--- The input Enclosed Below ---

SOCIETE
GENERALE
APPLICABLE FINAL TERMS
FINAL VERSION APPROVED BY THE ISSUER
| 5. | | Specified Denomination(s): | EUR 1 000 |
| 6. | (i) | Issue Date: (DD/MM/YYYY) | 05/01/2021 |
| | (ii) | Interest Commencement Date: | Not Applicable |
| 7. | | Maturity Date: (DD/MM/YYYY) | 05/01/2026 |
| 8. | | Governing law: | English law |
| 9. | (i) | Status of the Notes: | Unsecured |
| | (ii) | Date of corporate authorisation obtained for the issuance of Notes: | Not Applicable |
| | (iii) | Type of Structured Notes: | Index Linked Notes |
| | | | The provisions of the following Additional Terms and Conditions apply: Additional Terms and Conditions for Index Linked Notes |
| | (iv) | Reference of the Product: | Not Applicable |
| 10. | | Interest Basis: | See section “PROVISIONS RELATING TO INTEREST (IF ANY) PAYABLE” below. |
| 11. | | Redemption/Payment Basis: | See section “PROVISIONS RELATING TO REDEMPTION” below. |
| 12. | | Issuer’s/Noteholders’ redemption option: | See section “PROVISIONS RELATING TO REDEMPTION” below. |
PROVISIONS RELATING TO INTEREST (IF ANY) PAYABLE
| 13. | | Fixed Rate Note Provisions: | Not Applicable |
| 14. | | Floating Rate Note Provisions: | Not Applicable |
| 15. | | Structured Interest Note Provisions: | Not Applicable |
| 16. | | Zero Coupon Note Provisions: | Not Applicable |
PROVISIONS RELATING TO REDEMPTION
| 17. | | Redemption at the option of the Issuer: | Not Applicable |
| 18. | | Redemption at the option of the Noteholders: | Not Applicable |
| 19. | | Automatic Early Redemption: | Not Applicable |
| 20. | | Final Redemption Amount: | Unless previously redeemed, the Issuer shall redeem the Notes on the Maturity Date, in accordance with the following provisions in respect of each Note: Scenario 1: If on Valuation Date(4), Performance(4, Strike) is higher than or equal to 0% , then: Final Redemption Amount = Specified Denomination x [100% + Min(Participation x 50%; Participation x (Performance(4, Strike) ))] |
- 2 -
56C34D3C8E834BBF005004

--- End of Enclosed The input ---

Assignment -> Exact reproduction is required. Give the lines of the data from its first line through the line containing "Redemption: | Not Applicable |", and no others.

Output below ->
SOCIETE
GENERALE
APPLICABLE FINAL TERMS
FINAL VERSION APPROVED BY THE ISSUER
| 5. | | Specified Denomination(s): | EUR 1 000 |
| 6. | (i) | Issue Date: (DD/MM/YYYY) | 05/01/2021 |
| | (ii) | Interest Commencement Date: | Not Applicable |
| 7. | | Maturity Date: (DD/MM/YYYY) | 05/01/2026 |
| 8. | | Governing law: | English law |
| 9. | (i) | Status of the Notes: | Unsecured |
| | (ii) | Date of corporate authorisation obtained for the issuance of Notes: | Not Applicable |
| | (iii) | Type of Structured Notes: | Index Linked Notes |
| | | | The provisions of the following Additional Terms and Conditions apply: Additional Terms and Conditions for Index Linked Notes |
| | (iv) | Reference of the Product: | Not Applicable |
| 10. | | Interest Basis: | See section “PROVISIONS RELATING TO INTEREST (IF ANY) PAYABLE” below. |
| 11. | | Redemption/Payment Basis: | See section “PROVISIONS RELATING TO REDEMPTION” below. |
| 12. | | Issuer’s/Noteholders’ redemption option: | See section “PROVISIONS RELATING TO REDEMPTION” below. |
PROVISIONS RELATING TO INTEREST (IF ANY) PAYABLE
| 13. | | Fixed Rate Note Provisions: | Not Applicable |
| 14. | | Floating Rate Note Provisions: | Not Applicable |
| 15. | | Structured Interest Note Provisions: | Not Applicable |
| 16. | | Zero Coupon Note Provisions: | Not Applicable |
PROVISIONS RELATING TO REDEMPTION
| 17. | | Redemption at the option of the Issuer: | Not Applicable |
| 18. | | Redemption at the option of the Noteholders: | Not Applicable |
| 19. | | Automatic Early Redemption: | Not Applicable |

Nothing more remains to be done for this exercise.